Task instructions
Print each record below word for word.

-*-*-

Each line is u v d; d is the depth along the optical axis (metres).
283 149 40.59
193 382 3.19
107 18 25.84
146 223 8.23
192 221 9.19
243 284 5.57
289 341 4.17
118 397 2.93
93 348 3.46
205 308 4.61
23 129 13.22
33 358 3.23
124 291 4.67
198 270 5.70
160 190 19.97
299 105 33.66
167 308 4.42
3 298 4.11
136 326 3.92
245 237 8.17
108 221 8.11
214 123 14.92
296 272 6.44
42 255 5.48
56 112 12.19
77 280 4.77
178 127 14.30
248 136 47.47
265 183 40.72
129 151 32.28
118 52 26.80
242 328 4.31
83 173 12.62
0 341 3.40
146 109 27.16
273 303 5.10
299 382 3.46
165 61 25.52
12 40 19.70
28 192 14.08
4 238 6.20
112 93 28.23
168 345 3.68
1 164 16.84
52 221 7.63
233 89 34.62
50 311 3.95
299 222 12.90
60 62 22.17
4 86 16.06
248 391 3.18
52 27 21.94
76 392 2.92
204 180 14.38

-*-*-

Reply
Each line is u v d; d is the depth along the optical axis (metres).
283 149 40.59
193 382 3.19
107 18 25.84
146 223 8.23
192 221 9.19
243 284 5.57
289 341 4.17
118 397 2.93
93 348 3.46
205 308 4.61
23 129 13.22
33 358 3.23
124 291 4.67
198 270 5.70
160 190 19.97
299 105 33.66
167 308 4.42
3 298 4.11
136 326 3.92
245 237 8.17
108 221 8.11
214 123 14.92
296 272 6.44
42 255 5.48
56 112 12.19
77 280 4.77
178 127 14.30
248 136 47.47
265 183 40.72
129 151 32.28
118 52 26.80
242 328 4.31
83 173 12.62
0 341 3.40
146 109 27.16
273 303 5.10
299 382 3.46
165 61 25.52
12 40 19.70
28 192 14.08
4 238 6.20
112 93 28.23
168 345 3.68
1 164 16.84
52 221 7.63
233 89 34.62
50 311 3.95
299 222 12.90
60 62 22.17
4 86 16.06
248 391 3.18
52 27 21.94
76 392 2.92
204 180 14.38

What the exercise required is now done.